• _WHAT IS NEEDED_: Retype the data below exactly, skipping pictures.

• _SUPPLIED DATA_:

▬▬▬▬▬▬▬▬▬▬

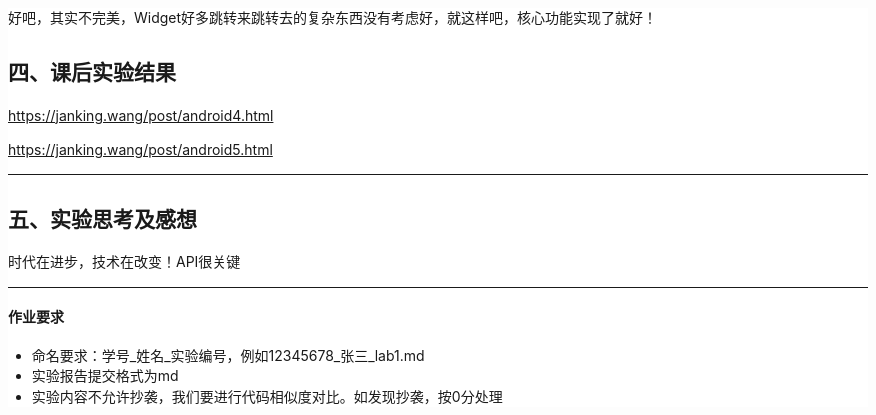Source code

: 好吧，其实不完美，Widget好多跳转来跳转去的复杂东西没有考虑好，就这样吧，核心功能实现了就好！

## 四、课后实验结果

https://janking.wang/post/android4.html

https://janking.wang/post/android5.html

------

## 五、实验思考及感想

时代在进步，技术在改变！API很关键

------

#### 作业要求

- 命名要求：学号_姓名_实验编号，例如12345678_张三_lab1.md
- 实验报告提交格式为md
- 实验内容不允许抄袭，我们要进行代码相似度对比。如发现抄袭，按0分处理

▬▬▬▬▬▬▬▬▬▬

• _RESPONSE BOX_:
Source code

: 好吧，其实不完美，Widget好多跳转来跳转去的复杂东西没有考虑好，就这样吧，核心功能实现了就好！

## 四、课后实验结果

https://janking.wang/post/android4.html

https://janking.wang/post/android5.html

------

## 五、实验思考及感想

时代在进步，技术在改变！API很关键

------

#### 作业要求

- 命名要求：学号_姓名_实验编号，例如12345678_张三_lab1.md
- 实验报告提交格式为md
- 实验内容不允许抄袭，我们要进行代码相似度对比。如发现抄袭，按0分处理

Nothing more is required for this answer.